Update the entries between the lines holding "order: Ranunculales" and "state / province: Nayarit", inclusive, by changing every "collector number" to "collection number" and leaving everything else the same. Return only those lines.

- - - - - - -

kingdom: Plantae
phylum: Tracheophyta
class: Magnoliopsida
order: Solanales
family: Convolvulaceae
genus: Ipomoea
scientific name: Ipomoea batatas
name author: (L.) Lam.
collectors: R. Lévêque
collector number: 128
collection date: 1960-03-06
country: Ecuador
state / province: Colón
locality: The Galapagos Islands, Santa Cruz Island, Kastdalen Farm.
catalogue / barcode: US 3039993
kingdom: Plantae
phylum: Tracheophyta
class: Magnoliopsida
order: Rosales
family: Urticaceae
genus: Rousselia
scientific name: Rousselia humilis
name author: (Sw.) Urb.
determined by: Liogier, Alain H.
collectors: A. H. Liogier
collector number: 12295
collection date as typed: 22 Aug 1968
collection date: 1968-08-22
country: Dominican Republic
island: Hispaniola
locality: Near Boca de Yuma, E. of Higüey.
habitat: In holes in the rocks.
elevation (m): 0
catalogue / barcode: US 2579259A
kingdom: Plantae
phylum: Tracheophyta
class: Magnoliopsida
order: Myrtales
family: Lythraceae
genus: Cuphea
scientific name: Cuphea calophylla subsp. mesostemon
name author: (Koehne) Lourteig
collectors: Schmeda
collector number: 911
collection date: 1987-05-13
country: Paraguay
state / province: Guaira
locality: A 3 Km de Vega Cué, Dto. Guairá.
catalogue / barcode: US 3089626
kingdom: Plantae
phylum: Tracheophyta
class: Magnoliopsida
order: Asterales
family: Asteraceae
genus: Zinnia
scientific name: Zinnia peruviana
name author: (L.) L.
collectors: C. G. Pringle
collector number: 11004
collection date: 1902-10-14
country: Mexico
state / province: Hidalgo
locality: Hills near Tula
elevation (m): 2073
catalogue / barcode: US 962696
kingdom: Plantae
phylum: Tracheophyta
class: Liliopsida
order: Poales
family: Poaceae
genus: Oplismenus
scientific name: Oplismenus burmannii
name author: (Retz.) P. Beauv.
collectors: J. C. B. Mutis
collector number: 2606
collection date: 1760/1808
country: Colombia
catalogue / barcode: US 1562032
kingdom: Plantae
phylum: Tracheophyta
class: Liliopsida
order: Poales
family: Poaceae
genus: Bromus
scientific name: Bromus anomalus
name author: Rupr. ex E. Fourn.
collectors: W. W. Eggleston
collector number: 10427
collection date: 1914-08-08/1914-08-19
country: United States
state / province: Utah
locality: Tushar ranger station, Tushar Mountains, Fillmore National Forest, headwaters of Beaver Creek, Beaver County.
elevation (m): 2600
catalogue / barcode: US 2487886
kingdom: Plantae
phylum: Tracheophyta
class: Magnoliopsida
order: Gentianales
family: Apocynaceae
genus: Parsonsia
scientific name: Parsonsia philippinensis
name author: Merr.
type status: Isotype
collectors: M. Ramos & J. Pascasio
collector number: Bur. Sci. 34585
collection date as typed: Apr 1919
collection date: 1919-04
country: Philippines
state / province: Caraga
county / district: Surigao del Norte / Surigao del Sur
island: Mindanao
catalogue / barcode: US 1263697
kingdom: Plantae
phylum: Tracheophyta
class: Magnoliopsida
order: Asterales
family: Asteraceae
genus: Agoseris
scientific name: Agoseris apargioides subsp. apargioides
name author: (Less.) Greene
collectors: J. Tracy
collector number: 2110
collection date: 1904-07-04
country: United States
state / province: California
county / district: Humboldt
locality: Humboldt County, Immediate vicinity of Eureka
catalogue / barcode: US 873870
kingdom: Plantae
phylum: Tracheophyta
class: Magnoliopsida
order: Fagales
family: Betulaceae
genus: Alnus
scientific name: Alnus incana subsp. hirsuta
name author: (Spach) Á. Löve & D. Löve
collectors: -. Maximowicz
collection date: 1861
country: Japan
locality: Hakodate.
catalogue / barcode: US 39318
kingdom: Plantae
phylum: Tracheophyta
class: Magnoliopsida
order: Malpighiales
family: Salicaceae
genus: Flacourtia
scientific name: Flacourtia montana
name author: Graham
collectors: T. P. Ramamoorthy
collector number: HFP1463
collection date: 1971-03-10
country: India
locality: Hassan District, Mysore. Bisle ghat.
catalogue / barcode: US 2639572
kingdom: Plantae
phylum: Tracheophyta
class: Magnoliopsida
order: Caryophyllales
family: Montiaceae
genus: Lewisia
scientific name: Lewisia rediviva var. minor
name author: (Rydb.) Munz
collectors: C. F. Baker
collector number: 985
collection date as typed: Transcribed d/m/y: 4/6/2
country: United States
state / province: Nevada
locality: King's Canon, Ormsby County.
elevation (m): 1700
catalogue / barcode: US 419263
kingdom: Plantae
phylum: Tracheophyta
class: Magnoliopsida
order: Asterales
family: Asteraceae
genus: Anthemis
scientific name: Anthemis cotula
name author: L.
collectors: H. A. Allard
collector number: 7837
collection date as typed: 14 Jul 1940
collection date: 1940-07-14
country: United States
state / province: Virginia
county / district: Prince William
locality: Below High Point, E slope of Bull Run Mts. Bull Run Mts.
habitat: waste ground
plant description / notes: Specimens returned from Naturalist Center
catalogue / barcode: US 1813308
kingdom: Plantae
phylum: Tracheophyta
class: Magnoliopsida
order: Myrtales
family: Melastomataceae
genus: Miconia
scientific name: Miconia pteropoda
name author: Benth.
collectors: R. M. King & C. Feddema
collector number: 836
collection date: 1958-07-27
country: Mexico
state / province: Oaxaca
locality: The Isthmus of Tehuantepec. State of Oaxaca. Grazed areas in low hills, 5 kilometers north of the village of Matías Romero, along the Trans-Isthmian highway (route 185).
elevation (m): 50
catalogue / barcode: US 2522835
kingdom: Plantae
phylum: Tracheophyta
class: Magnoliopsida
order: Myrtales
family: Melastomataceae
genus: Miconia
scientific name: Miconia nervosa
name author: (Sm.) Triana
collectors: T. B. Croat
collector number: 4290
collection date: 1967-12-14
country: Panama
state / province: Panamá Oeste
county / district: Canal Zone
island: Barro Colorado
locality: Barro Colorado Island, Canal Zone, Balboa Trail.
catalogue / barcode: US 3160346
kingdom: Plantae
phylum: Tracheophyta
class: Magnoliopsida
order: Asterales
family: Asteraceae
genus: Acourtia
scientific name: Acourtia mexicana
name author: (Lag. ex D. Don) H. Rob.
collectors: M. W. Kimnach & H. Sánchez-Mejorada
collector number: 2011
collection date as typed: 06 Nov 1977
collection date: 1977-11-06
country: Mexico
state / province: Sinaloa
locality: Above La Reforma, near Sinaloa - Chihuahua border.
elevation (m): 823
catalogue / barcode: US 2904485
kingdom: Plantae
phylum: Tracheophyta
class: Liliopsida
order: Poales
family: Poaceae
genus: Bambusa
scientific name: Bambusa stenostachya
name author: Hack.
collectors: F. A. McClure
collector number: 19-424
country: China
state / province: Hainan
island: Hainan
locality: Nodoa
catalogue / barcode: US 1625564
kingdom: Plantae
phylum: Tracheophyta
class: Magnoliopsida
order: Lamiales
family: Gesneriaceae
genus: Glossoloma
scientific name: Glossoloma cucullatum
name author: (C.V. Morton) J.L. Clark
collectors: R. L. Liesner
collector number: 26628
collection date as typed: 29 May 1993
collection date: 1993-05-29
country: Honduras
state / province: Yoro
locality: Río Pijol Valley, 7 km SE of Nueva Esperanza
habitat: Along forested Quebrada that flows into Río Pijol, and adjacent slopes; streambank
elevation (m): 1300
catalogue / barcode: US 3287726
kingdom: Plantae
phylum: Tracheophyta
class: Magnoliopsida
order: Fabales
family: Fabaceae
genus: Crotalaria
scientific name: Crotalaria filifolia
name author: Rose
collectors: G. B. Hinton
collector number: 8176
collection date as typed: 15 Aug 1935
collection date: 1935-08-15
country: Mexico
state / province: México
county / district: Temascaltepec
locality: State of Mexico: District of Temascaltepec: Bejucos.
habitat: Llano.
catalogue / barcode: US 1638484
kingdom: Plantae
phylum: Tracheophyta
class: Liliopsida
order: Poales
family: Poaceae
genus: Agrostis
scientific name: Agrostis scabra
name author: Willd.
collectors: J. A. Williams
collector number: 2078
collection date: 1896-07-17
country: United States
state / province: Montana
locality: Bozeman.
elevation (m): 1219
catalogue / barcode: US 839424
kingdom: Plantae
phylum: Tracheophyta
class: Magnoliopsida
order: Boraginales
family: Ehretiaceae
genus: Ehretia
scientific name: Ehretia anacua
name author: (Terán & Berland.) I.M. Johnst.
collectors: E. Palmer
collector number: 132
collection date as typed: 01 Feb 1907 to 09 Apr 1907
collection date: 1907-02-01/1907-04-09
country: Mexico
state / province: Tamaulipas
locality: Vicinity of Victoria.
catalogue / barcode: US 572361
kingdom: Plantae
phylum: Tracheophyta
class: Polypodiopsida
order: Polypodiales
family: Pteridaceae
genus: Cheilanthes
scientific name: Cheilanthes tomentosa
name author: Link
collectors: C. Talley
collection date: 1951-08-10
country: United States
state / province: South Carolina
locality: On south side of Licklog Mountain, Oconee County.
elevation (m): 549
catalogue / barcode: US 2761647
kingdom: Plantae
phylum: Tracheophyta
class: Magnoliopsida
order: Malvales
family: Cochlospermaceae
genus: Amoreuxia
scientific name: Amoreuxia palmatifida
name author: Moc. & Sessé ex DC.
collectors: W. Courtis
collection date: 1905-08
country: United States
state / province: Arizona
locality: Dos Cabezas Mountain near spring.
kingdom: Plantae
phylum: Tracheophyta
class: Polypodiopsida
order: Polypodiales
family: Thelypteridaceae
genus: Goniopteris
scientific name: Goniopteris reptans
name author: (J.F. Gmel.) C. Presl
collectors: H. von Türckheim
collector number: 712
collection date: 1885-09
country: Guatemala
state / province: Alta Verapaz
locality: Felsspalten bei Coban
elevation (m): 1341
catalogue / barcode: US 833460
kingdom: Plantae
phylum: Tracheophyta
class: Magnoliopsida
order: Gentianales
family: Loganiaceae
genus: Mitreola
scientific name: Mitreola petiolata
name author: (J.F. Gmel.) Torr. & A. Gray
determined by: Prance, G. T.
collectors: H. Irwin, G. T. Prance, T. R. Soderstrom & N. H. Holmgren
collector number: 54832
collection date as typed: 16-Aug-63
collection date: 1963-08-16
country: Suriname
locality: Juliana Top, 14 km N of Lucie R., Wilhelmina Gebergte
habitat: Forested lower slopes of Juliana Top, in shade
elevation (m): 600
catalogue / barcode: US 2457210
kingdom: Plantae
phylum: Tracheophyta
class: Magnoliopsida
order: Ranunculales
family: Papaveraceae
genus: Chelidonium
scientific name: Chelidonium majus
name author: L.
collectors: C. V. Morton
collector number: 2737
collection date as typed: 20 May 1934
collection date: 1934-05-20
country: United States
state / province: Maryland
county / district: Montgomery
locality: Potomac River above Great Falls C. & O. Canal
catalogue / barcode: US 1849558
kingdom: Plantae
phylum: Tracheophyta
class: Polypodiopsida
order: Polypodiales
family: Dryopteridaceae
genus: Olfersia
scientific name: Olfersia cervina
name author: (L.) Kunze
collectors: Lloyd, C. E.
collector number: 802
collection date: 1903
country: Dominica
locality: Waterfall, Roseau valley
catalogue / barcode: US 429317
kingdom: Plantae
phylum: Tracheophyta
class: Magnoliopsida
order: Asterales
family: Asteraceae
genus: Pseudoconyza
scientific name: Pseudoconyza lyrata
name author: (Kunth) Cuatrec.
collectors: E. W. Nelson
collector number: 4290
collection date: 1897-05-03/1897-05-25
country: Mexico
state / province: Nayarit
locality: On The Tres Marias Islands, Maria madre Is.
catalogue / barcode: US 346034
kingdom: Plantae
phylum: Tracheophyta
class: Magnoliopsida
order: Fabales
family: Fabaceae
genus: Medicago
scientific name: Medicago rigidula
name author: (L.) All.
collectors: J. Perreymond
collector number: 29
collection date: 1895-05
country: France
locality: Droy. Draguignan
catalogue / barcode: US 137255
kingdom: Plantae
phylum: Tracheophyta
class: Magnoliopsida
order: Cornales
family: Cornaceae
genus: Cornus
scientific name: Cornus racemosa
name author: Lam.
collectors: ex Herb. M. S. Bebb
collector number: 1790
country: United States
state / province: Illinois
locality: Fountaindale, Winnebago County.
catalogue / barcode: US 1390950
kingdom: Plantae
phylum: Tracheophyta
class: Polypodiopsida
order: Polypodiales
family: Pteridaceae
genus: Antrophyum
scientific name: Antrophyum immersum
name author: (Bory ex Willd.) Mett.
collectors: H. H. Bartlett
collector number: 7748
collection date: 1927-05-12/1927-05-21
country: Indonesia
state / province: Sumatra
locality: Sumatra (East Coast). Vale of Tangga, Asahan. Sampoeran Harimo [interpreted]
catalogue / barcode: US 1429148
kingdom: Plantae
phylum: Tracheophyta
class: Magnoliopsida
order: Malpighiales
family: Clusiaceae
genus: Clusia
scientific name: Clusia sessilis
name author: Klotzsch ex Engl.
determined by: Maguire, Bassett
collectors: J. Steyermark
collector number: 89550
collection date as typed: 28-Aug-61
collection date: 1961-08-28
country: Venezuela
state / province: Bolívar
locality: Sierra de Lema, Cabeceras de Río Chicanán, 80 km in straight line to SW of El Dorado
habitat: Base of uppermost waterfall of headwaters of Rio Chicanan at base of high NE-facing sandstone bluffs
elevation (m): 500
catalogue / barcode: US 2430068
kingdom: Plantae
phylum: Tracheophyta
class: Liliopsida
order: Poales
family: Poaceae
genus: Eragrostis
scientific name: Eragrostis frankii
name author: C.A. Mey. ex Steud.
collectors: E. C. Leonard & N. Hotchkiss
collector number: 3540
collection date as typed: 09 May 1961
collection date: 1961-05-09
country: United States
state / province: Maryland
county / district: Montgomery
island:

- - - - - - -

▸ **Answer to the exercise**:
order: Ranunculales
family: Papaveraceae
genus: Chelidonium
scientific name: Chelidonium majus
name author: L.
collectors: C. V. Morton
collection number: 2737
collection date as typed: 20 May 1934
collection date: 1934-05-20
country: United States
state / province: Maryland
county / district: Montgomery
locality: Potomac River above Great Falls C. & O. Canal
catalogue / barcode: US 1849558
kingdom: Plantae
phylum: Tracheophyta
class: Polypodiopsida
order: Polypodiales
family: Dryopteridaceae
genus: Olfersia
scientific name: Olfersia cervina
name author: (L.) Kunze
collectors: Lloyd, C. E.
collection number: 802
collection date: 1903
country: Dominica
locality: Waterfall, Roseau valley
catalogue / barcode: US 429317
kingdom: Plantae
phylum: Tracheophyta
class: Magnoliopsida
order: Asterales
family: Asteraceae
genus: Pseudoconyza
scientific name: Pseudoconyza lyrata
name author: (Kunth) Cuatrec.
collectors: E. W. Nelson
collection number: 4290
collection date: 1897-05-03/1897-05-25
country: Mexico
state / province: Nayarit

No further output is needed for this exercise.